When he went for his treatments, he would ask me to stop by his house and take care of his dogs. Matt had some friendly little Boston Terriers, Tillie and Rose, and an adorable pug named Annabelle. He’d rescued Annabelle years before, and she adored him. Sometimes, I would call on his cell phone and put Annabelle on the phone, to hear his voice. When I came over, she was friendly to me, but I was clearly not the human she wanted. She would hang her little head, and mope. The message was pretty obvious: “You’re not Matt. Where’s Matt?”
“I think she’s jerking you around, Lou,” said Matt when I told him. “She knows you’re a sucker for that.”

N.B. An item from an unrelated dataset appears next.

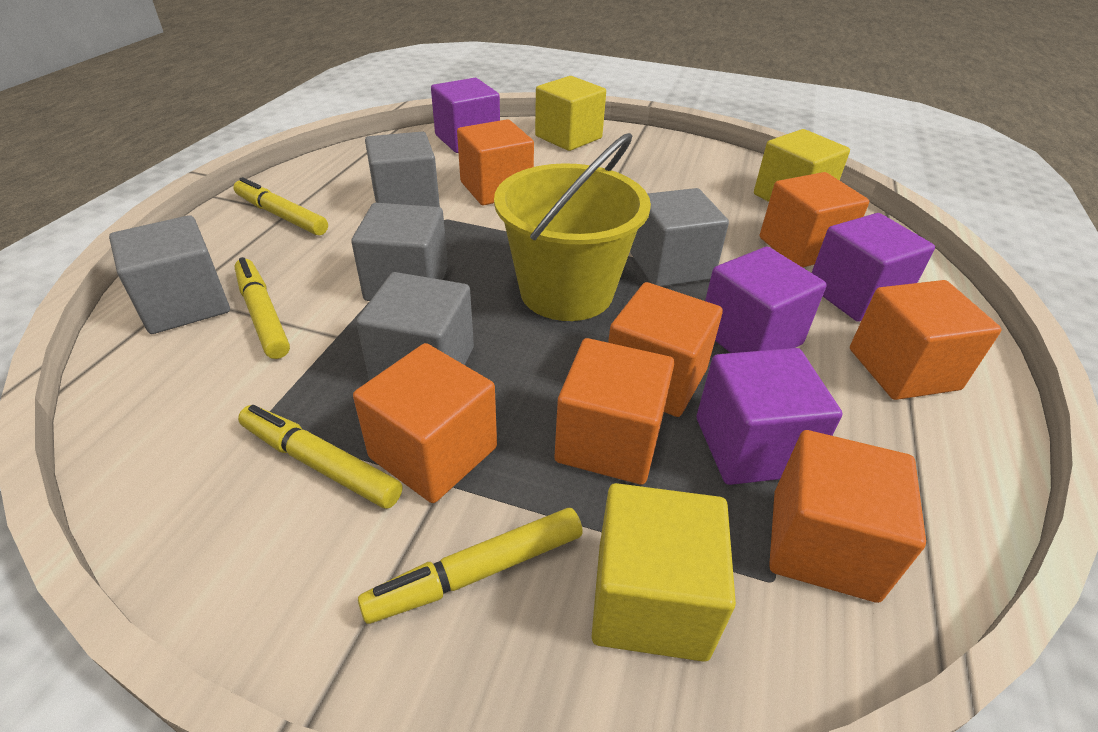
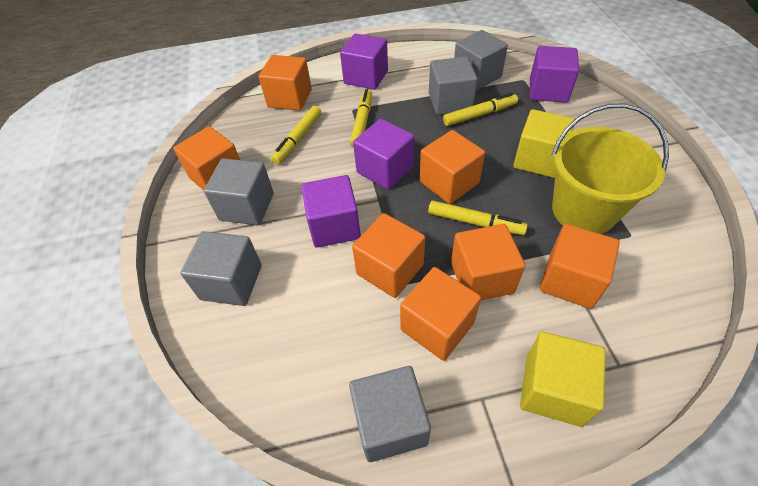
yellow cube: [535,76,606,151] [591,483,736,662] [754,129,850,202] = 3 -> [513,109,575,178] [520,332,606,427] = 2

“She loves you, man,” I said. “It’s true that I give her pretty much anything she wants, when she does that… but you’re her person.”
The last time I saw Matt was a few weeks before his death. He called me up out of the blue to ask if I was doing anything. I wasn’t, and we had lunch together. We sat down for burgers and fries, and chatted, as friends do. We talked about the usual: Ghosts, the museum, our columns. Nothing special, in other words. Just a casual lunch between friends.
Would I have changed anything, if I’d known it was going to be the last time?
I don’t think so. We had a nice talk together, joked and kidded, and just basically hung out. You really can’t ask for more than that. It wasn’t such a bad way to say goodbye.
I’d like to think Matt would be proud to be featured in the Eagle Eye. He always took pride in having written for it, back in college. It seemed like a good idea, to remember him in these pages. Matt would have told me not to cry for him, to go on with my life.
But I can’t stop thinking about little Annabelle, sitting on the floor, wondering when Matt will come home. She’s going to miss him, too.
And me? It’ll be a while before I can read Spider-Man without crying.
I’ll miss you, Matt. You’re going, now, to be part of the history of this community you loved.